Is there a need for continued vigilance along the border? Of course--but the government has spent less than ten percent of the money Congress allocated for border security last year. This current crisis is Trump's mini-Reichstag fire, a phony, self-inflicted calamity designed to further kindle the base, to distract from the scandals and the ransacking encouraged by this administration and to justify whatever other horrors Fearless Leader may have in store.
For the scariest part of all may be the powers Trump could have if he declares his threatened state of emergency. In an eerily prescient article published in the current issue of The Atlantic, Elizabeth Goitein, a co-director of the Liberty and National Security Program at the Brennan Center for Justice, writes:
Unknown to most Americans, a parallel legal regime allows the president to sidestep many of the constraints that normally apply. The moment the president declares a 'national emergency'--a decision that is entirely within his discretion--more than 100 special provisions become available to him. While many of these tee up reasonable responses to genuine emergencies, some appear dangerously suited to a leader bent on amassing or retaining power. For instance, the president can, with the flick of his pen, activate laws allowing him to shut down many kinds of electronic communications inside the United States or freeze Americans' bank accounts. Other powers are available even without a declaration of emergency, including laws that allow the president to deploy troops inside the country to subdue domestic unrest.

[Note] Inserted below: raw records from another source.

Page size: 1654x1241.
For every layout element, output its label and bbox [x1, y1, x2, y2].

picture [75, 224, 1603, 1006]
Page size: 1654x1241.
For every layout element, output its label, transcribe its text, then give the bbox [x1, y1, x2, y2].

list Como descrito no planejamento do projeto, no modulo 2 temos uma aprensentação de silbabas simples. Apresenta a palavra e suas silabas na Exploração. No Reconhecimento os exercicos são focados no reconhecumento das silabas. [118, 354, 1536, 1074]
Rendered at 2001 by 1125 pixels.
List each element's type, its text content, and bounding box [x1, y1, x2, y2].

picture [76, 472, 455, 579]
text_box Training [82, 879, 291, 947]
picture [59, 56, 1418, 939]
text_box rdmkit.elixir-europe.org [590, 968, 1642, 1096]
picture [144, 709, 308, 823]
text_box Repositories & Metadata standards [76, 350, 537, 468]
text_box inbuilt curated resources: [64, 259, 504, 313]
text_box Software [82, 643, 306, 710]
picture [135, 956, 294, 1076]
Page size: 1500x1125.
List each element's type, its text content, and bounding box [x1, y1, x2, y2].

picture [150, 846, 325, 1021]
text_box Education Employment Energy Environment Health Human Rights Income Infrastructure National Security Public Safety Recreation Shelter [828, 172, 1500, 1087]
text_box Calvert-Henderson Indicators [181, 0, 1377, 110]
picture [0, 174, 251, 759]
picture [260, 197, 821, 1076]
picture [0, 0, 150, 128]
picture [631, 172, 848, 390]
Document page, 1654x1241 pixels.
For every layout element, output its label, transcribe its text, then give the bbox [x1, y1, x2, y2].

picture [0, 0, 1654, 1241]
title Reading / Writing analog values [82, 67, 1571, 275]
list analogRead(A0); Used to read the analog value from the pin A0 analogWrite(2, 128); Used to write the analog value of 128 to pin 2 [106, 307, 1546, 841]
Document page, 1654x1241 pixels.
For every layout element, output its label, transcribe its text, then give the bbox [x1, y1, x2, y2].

In "Dedication," that poem Robert Frost did not recite at JFK's swearing-in, he urged us to teach worldwide "how democracy is meant.
"New order of the ages" did they say?
If it looks none too orderly today,
'Tis a confusion it was ours to start
So in it have to take courageous part.
If Trump uses his crackbrained lust for wall to justify an abandonment of democratic principles and if we do not push back in the name of sanity--if we do not "take courageous part"--it's over. Resist.